Die ETH-Forschenden berechneten die Kosten der verschiedenen Möglichkeiten einer klimaneutralen Luftfahrt nicht nur für die Gegenwart, sondern auch für die Zeit bis 2050. Sie erwarten, dass die CCS- und CCU-Technologien mit dem technischen Fortschritt sowie Skaleneffekten günstiger wird. Der über Lenkungsabgaben erhobene Preis für CO2-Emissionen dürfte steigen. Wegen diesen beiden Entwicklungen rechnen die Forschenden damit, dass sich CCS und CCU je länger desto mehr lohnen werden.

Infrastruktur nötig

Die Forschenden betonen, dass es noch weitere Möglichkeiten gibt, den Flugverkehr klimaneutral zu gestalten. So laufen beispielsweise Forschungsanstrengungen für Flugzeuge, die entweder mit Strom oder mit Wasserstoff betrieben werden. Diese Anstrengungen seien ernstzunehmen, sagt Mazzotti. Die Ansätze hätten aber auch Nachteile. So dürften elektrisch betriebene Flugzeuge wegen des hohen Gewichts von Batterien für Langstrecken eher ungeeignet sein. Und für die Nutzung von Wasserstoff als Treibstoff müssen Flugzeuge und Versorgungsinfrastruktur von Grund auf neu entwickelt und aufgebaut werden. Weil diese Ansätze derzeit noch im Entwicklungsstadium sind und entsprechend noch viele Fragen offen sind, haben die ETH-Wissenschaftler diese nicht in ihre Analyse einbezogen und sich auf Flüssigtreibstoffe fokussiert.

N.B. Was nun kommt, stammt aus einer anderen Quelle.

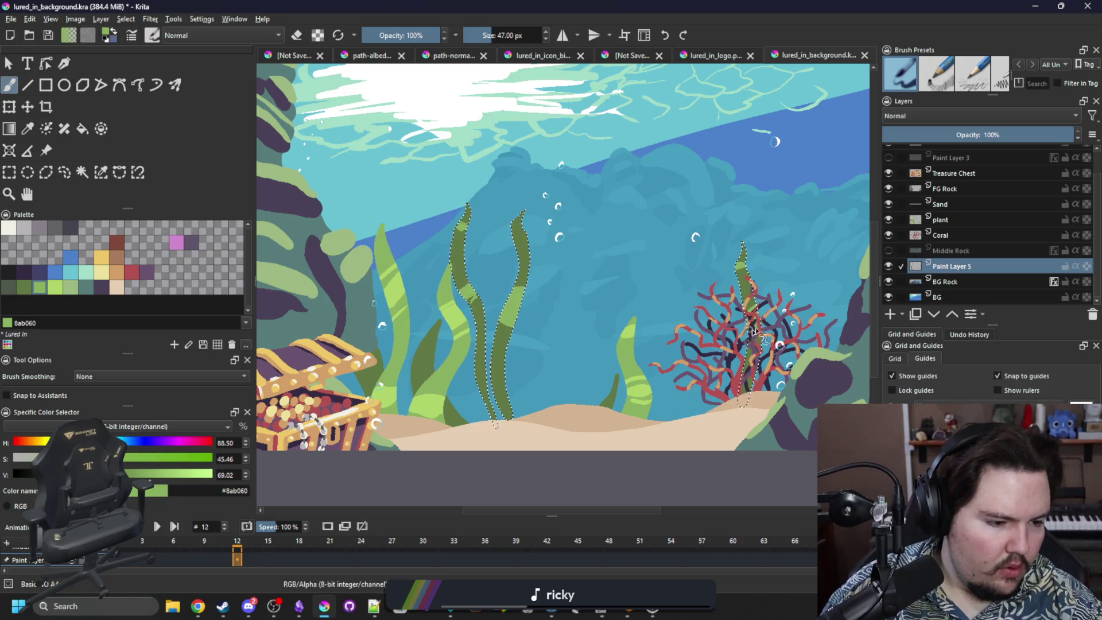
pyautogui.press('space')
pyautogui.press('space')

Für CCS brauche es aber auch eine Infrastruktur, betonen die Forschenden. Die Orte, an denen CO2 effizient abgeschieden werden kann, und die Lagerorte für CO2 seien unter Umständen weit voneinander entfernt, weshalb es auch eine Transportinfrastruktur für CO2 brauche. Wissenschaft, Industrie und Politik müssten sich in den kommenden Jahren anstrengen, um diese Infrastruktur zu planen und aufzubauen – nicht nur für das CO2 der Luftfahrt, sondern auch für jenes anderer CO2-intensiver Branchen wie der chemischen Industrie oder der Zementindustrie.